BioShock - designer interview

BioShock; full of atmosphere, one of the biggest games of the year, and not quite what we expected.

Whether you're going in looking for a shooter or a full-on first-person adventure game, Irrational Game's gorgeous horror from the deep is bound to catch you from behind, and that's why we're convinced it's going to be making waves when it arrives later in the year.

Attempting to outline just some of what we should be expecting from the moody shooter, senior designer Joe McDonagh sat down with us for a chat.

Going in expecting a "first-person adventure," we were caught by surprise. What kind of niche would you say it falls into?

McDonagh: There's this requirement in the industry to really pigeon hole games. We're very clear what this is; this is a shooter. At a certain stage of making this game we realized that if it didn't stand on its own merits as a shooter then it would fail, irrespective of anything else.

We also think that the shooter genre has gotten amazingly stale; we don't think it's fundamentally changed since Half-Life. We think that it's due for a makeover.

One of the analogies Ken [Levine] and I talk about is what happened to the racing genre when Gran Tursimo came out. Prior to that you just had tracks; a series of completely unconnected tracks and a car that you race around the track.

Then when Gran Turismo comes out you get context, you get character development, you get choice - you get all of these interesting things that aren't necessarily associated with the racing genre and now it's become a feature of the genre.

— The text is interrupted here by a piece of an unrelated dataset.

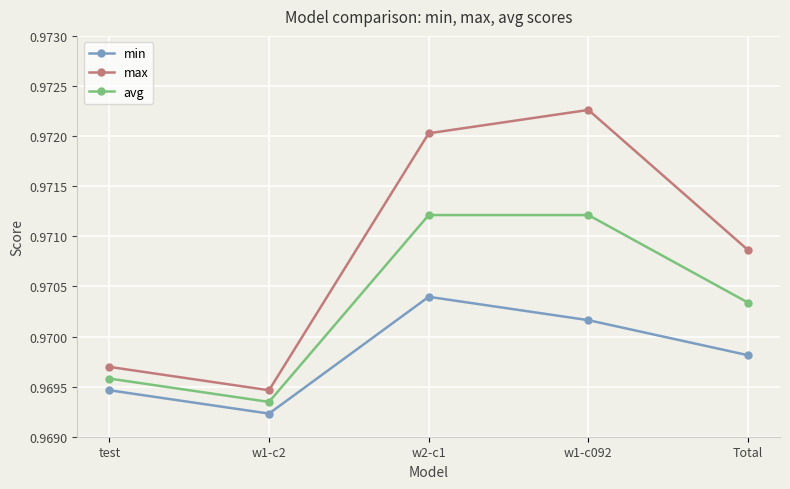

What position from the left is w1-c092?

4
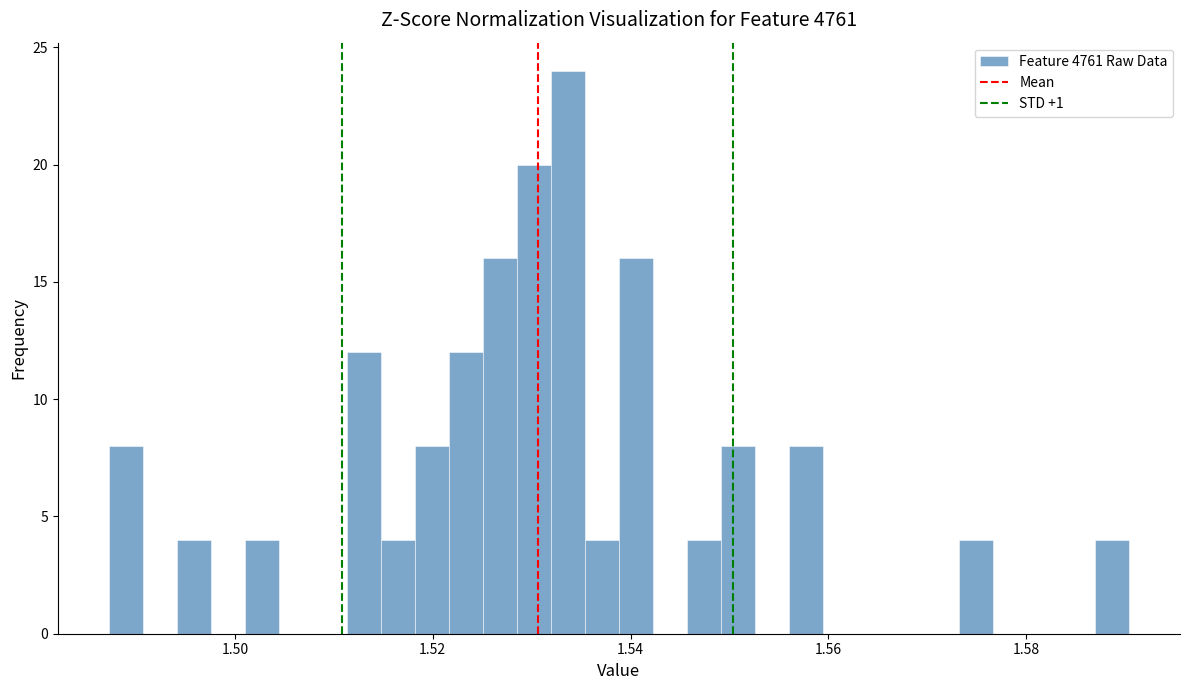

Read against the x-axis, roughly where is the centre of the tallest bar?

1.534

When we look at the shooter genre we think "why am I always playing a straight line? Why are the only tools I have guns? And why do I have no choice over which guns I have and when I use them?" What we wanted to do was really take that choice and put it into the game in a way that was expressed in a physical and tangible way.

That's why we don't talk about RPGs, because for a lot of people RPGs are about numbers and nerdy stats. For us the best part of that is choice; how you grow, how you express yourself.

We don't want to express things in a numerical way. When you get Incinerate 2 in BioShock, which is the upgrade from Incinerate, it's twice as big. You can see that it's better, it's manifestly, physically superior to the first one. That's how we really wanted to bring choice to the genre.